Шарп несколько секунд размышлял. Мальчишка не сводил с него широко раскрытых глаз. Пальцы Шарпа инстинктивно сжимались и разжимались на рукояти сабли.
— Быстро одевайся и выходи во двор. Поторопись.
Харпер ждал его на улице, где солнце так раскалило камни, что их обжигающий жар чувствовался даже сквозь подошвы сапог.
— Сержант, рота легкой пехоты должна начать маршировать за оливковой рощей через пять минут. Полное боевое снаряжение.
Сержант открыл рот, посмотрел на Шарпа, но решил промолчать и только отдал ему честь. И быстро ушел. Из двора выскочил Денни, юноша пытался на бегу пристегнуть саблю, которая со стуком волочилась за ним по земле. Он был страшно перепуган и взволнован.
— Слушай внимательно, — сказал ему Шарп. — Выясни для меня, где находится полковник Симмерсон, и узнай, чем он занят. Понял? — Юноша кивнул. — Он не должен догадаться, что ты им интересуешься. Начни с замка. Затем придешь и расскажешь, что удалось выяснить. Я буду за фруктовым садом или на площади перед дровяным двором. Если меня не найдешь, оставайся с сержантом Харпером. Понял? — Денни снова кивнул. — Повтори приказ.
Юноша все старательно повторил. Ему ужасно хотелось спросить Шарпа, по какому поводу шум, но он не осмеливался.
— И еще, Кристофер. — Шарп специально назвал Денни по имени, чтобы парень немного успокоился. — Ты не должен ни в коем случае и ни под каким видом заходить на дровяной двор. А теперь давай выполняй. Если увидишь лейтенанта Ноулза, или майора Форреста, или капитана Лероя, скажи, что я просил их найти меня. Поспеши!

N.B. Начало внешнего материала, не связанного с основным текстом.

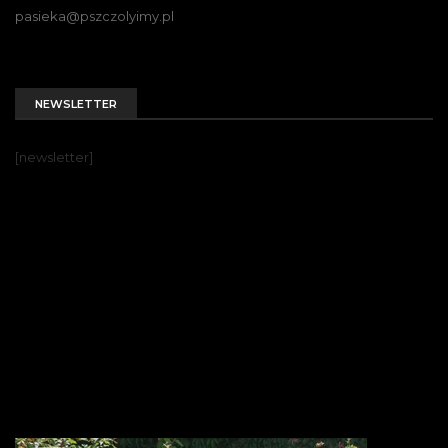
pasieka@pszczolyimy.pl
NEWSLETTER
[newsletter]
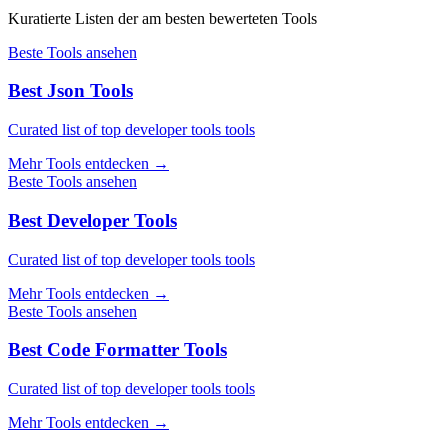
Kuratierte Listen der am besten bewerteten Tools
Beste Tools ansehen
Best Json Tools
Curated list of top developer tools tools
Mehr Tools entdecken
→
Beste Tools ansehen
Best Developer Tools
Curated list of top developer tools tools
Mehr Tools entdecken
→
Beste Tools ansehen
Best Code Formatter Tools
Curated list of top developer tools tools
Mehr Tools entdecken
→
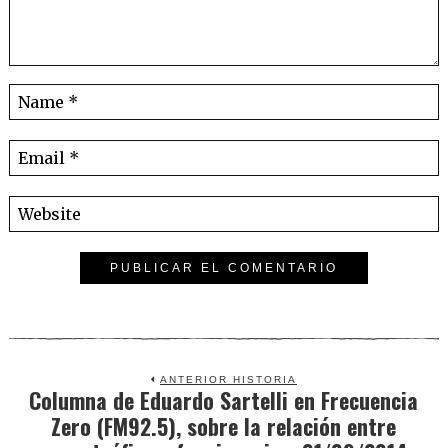
ANTERIOR HISTORIA
Columna de Eduardo Sartelli en Frecuencia
Previous
Zero (FM92.5), sobre la relación entre
post:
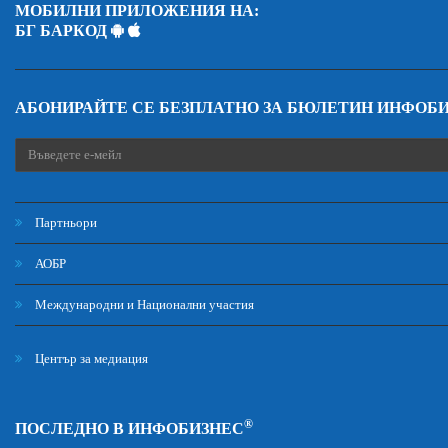
МОБИЛНИ ПРИЛОЖЕНИЯ НА:
БГ БАРКОД
АБОНИРАЙТЕ СЕ БЕЗПЛАТНО ЗА БЮЛЕТИН ИНФОБ
Партньори
АОБР
Международни и Национални участия
Център за медиация
®
ПОСЛЕДНО В ИНФОБИЗНЕС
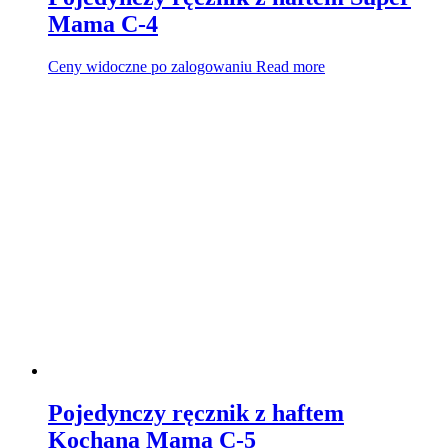
Mama C-4
Ceny widoczne po zalogowaniu
Read more
Pojedynczy ręcznik z haftem
Kochana Mama C-5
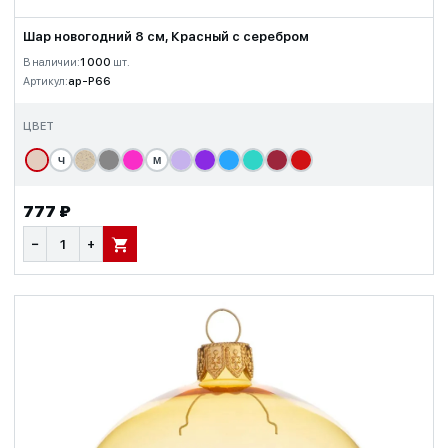
Шар новогодний 8 см, Красный с серебром
В наличии:
1 000
шт.
Артикул:
ap-P66
ЦВЕТ
Ч
М
777 ₽
−
+
В КОРЗИНУ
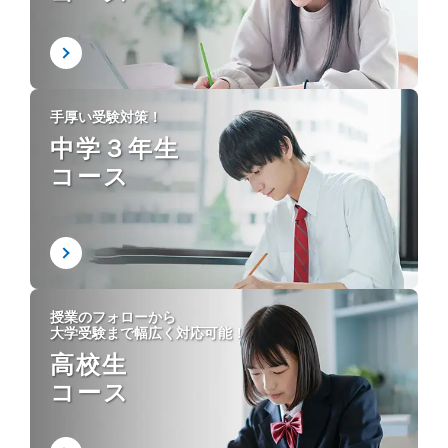
手厚い受験対策！
中学３年生
コース
授業のフォローから
大学受験まで幅広く対応可能！
高校生
コース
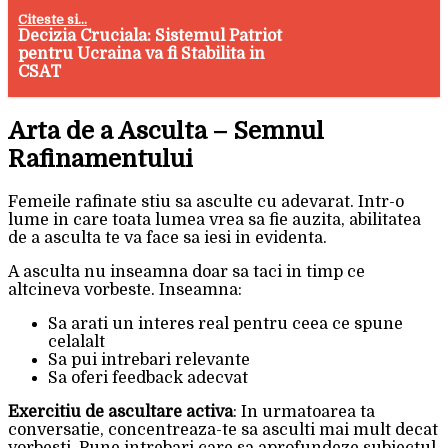
Citeste si...
Decizia Cruciala: Sistemul Patriot
pentru Ucraina va fi Stabilita in
CSAT
Arta de a Asculta – Semnul
Rafinamentului
Femeile rafinate stiu sa asculte cu adevarat. Intr-o
lume in care toata lumea vrea sa fie auzita, abilitatea
de a asculta te va face sa iesi in evidenta.
A asculta nu inseamna doar sa taci in timp ce
altcineva vorbeste. Inseamna:
Sa arati un interes real pentru ceea ce spune
celalalt
Sa pui intrebari relevante
Sa oferi feedback adecvat
Exercitiu de ascultare activa
: In urmatoarea ta
conversatie, concentreaza-te sa asculti mai mult decat
vorbesti. Pune intrebari care sa aprofundeze subiectul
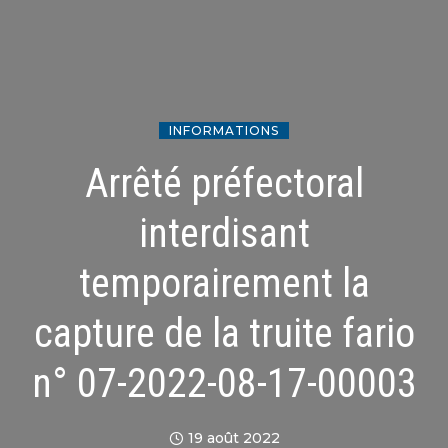
INFORMATIONS
Arrêté préfectoral
interdisant
temporairement la
capture de la truite fario
n° 07-2022-08-17-00003
19 août 2022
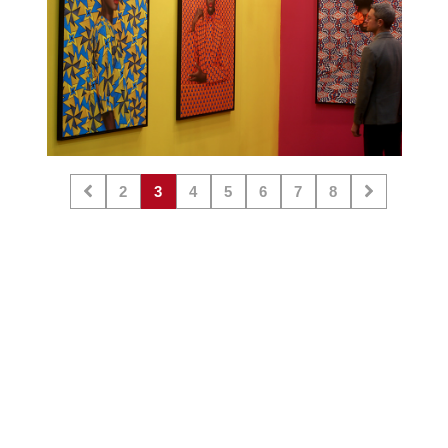
2
3
4
5
6
7
8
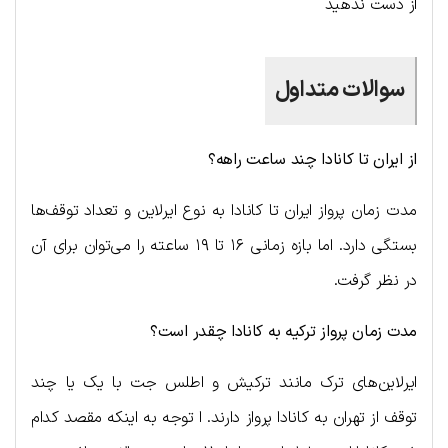
از دست ندهید
سوالات متداول
از ایران تا کانادا چند ساعت راهه؟
مدت زمان پرواز ایران تا کانادا به نوع ایرلاین و تعداد توقف‌ها
بستگی دارد. اما بازه زمانی ۱۶ تا ۱۹ ساعته را می‌توان برای آن
در نظر گرفت.
مدت زمان پرواز ترکیه به کانادا چقدر است؟
ایرلاین‌های ترک مانند ترکیش و اطلس جت با یک یا چند
توقف از تهران به کانادا پرواز دارند. ا توجه به اینکه مقصد کدام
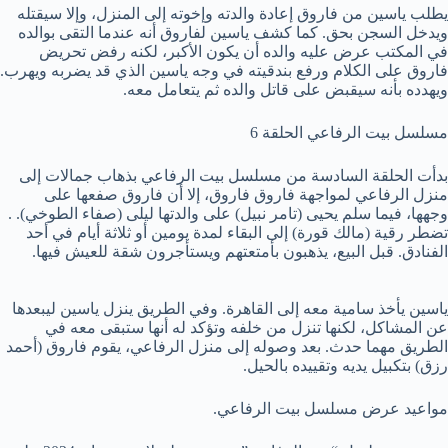
يطلب ياسين من فاروق إعادة والدته وإخوته إلى المنزل، وإلا سيقتله
ويدخل السجن بحق. كما كشف ياسين لفاروق أنه عندما التقى بوالده
في المكتب عرض عليه والده أن يكون الأكبر، لكنه رفض تحريض
فاروق على الكلام ورفع بندقيته في وجه ياسين الذي قد يضربه ويهرب.
ويهدده بأنه سيقبض على قاتل والده ثم يتعامل معه
.
مسلسل بيت الرفاعي الحلقة 6
بدأت الحلقة السادسة من مسلسل بيت الرفاعي بذهاب جمالات إلى
منزل الرفاعي لمواجهة فاروق فاروق، إلا أن فاروق صفعها على
وجهها، فيما سلم يحيى (تامر نبيل) على والدتها ليلى (صفاء الطوخي). .
تضطر رقية (مالك قورة) إلى البقاء لمدة يومين أو ثلاثة أيام في أحد
الفنادق. قبل البيع، يذهبون بأمتعتهم ويستأجرون شقة للعيش فيها.
ياسين يأخذ سامية معه إلى القاهرة. وفي الطريق ينزل ياسين ليبعدها
عن المشاكل، لكنها تنزل من خلفه وتؤكد له أنها ستبقى معه في
الطريق مهما حدث. بعد وصوله إلى منزل الرفاعي، يقوم فاروق (أحمد
رزق) بتكبيل يديه وتقييده بالحيل.
مواعيد عرض مسلسل بيت الرفاعي.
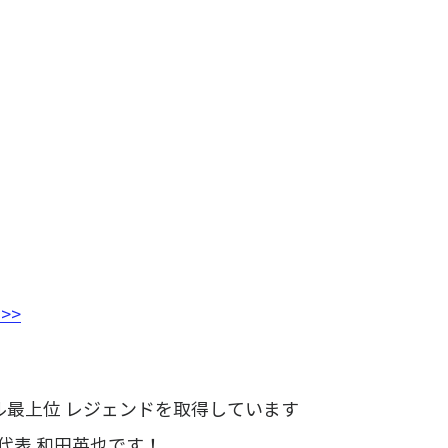
>>
ベル最上位 レジェンドを取得しています
代表 和田英也です！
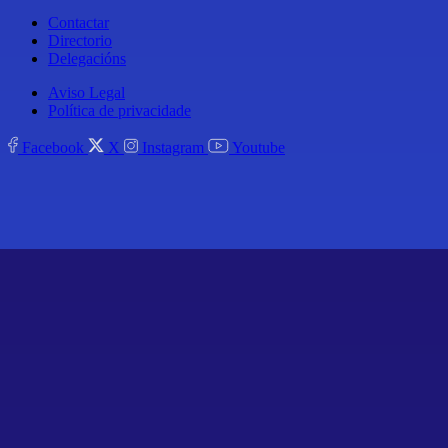
Contactar
Directorio
Delegacións
Aviso Legal
Política de privacidade
Facebook
X
Instagram
Youtube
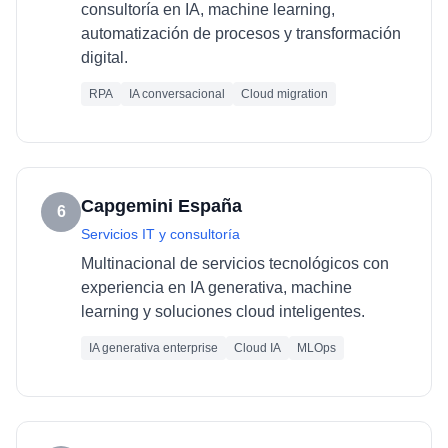
consultoría en IA, machine learning,
automatización de procesos y transformación
digital.
RPA
IA conversacional
Cloud migration
Capgemini España
6
Servicios IT y consultoría
Multinacional de servicios tecnológicos con
experiencia en IA generativa, machine
learning y soluciones cloud inteligentes.
IA generativa enterprise
Cloud IA
MLOps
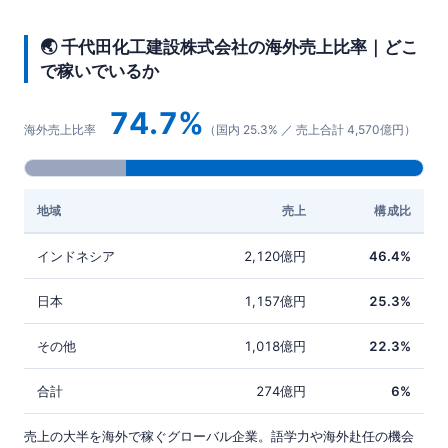
🌏 千代田化工建設株式会社の海外売上比率｜どこ
で稼いでいるか
74.7%
海外売上比率
（国内 25.3% ／ 売上合計 4,570億円）
地域
売上
構成比
インドネシア
2,120億円
46.4%
日本
1,157億円
25.3%
その他
1,018億円
22.3%
合計
274億円
6%
売上の大半を海外で稼ぐグローバル企業。語学力や海外赴任の機会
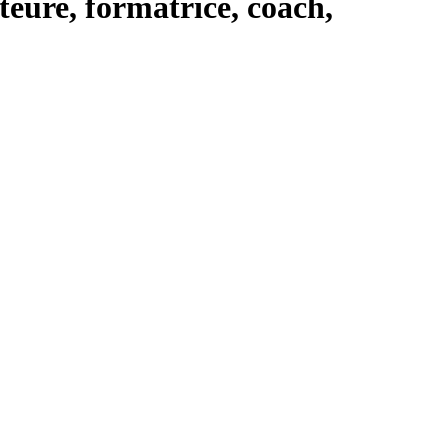
teure, formatrice, coach,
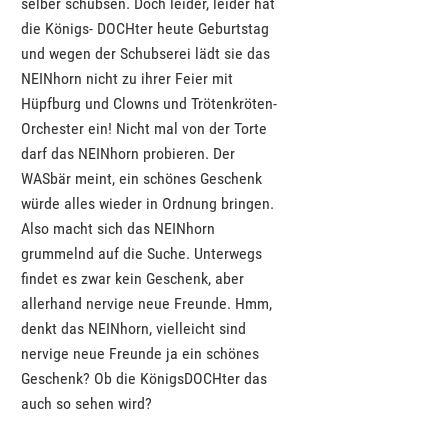
selber schubsen. Doch leider, leider hat
die Königs- DOCHter heute Geburtstag
und wegen der Schubserei lädt sie das
NEINhorn nicht zu ihrer Feier mit
Hüpfburg und Clowns und Trötenkröten-
Orchester ein! Nicht mal von der Torte
darf das NEINhorn probieren. Der
WASbär meint, ein schönes Geschenk
würde alles wieder in Ordnung bringen.
Also macht sich das NEINhorn
grummelnd auf die Suche. Unterwegs
findet es zwar kein Geschenk, aber
allerhand nervige neue Freunde. Hmm,
denkt das NEINhorn, vielleicht sind
nervige neue Freunde ja ein schönes
Geschenk? Ob die KönigsDOCHter das
auch so sehen wird?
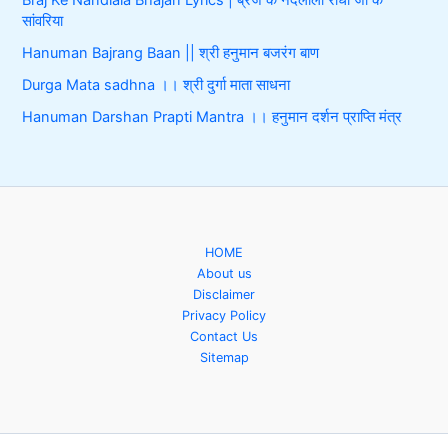
सांवरिया
Hanuman Bajrang Baan || श्री हनुमान बजरंग बाण
Durga Mata sadhna ।। श्री दुर्गा माता साधना
Hanuman Darshan Prapti Mantra ।। हनुमान दर्शन प्राप्ति मंत्र
HOME
About us
Disclaimer
Privacy Policy
Contact Us
Sitemap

Денни вцепился в свою саблю и умчался выполнять приказ. Шарпу он нравился. Со временем паренек станет хорошим офицером, если только раньше его не проткнет штыком какой-нибудь французский гренадер.
Шарп обошел холм и направился к дровяному двору, туда, где собрались солдаты. Предотвратить катастрофу можно было только одним способом — заставить людей выйти на плац прежде, чем Симмерсон успеет отреагировать на угрозу мятежа.
Он услышал топот копыт у себя за спиной и обернулся. Ему махал рукой Стеррит, дежурный офицер, который, по вполне понятным причинам, казался чрезвычайно взволнованным.
— Шарп!
— Стеррит?
Капитан остановил лошадь.
— В замке собирают всех офицеров. Немедленно. Всех.
— А что происходит?
Стеррит принялся отчаянно оглядываться, точно на совершенно пустой улице их мог кто-то подслушать и узнать о том, какое новое несчастье свалилось на батальон Симмерсона. Шарп почти не видел Стеррита после сражения на мосту. Капитан страшно боялся Симмерсона, солдат, Шарпа, всех подряд и старался сделаться как можно более незаметным. Он начал рассказывать о событиях на дровяном дворе, но Шарп его перебил:
— Я знаю. Что там у вас в замке?
— Полковник попросил аудиенции у генерала Хилла.
Значит, есть еще немного времени. Шарп посмотрел на перепуганного до полусмерти капитана.
— Послушайте, вы меня не видели. Понятно, Стеррит? Вы меня не видели.
— Но...
— Никаких «но». Вы хотите стать свидетелем того, как расстреляют шестьдесят солдат?
У Стеррита отвисла челюсть. Он снова в ужасе огляделся по сторонам, а потом испуганно уставился на Шарпа.
— Полковник приказал... никто не должен приближаться к дровяному двору.
— Вы меня не видели, значит, я не слышал приказа.
— Да? — Стеррит не знал, как следует отнестись к этим словам.
Он не сводил с Шарпа глаз, когда тот шел по улице, и в сотый раз пожалел, что не родился на четыре года раньше — тогда он был бы старшим в семье и спокойно мог бы стать мирным фермером. А сейчас им владело ощущение, что он превратился в тряпичную куклу, которую ветер бросает из стороны в сторону. Погрустнев, Стеррит повернул лошадь в сторону замка и принялся раздумывать о том, чем же все это кончится.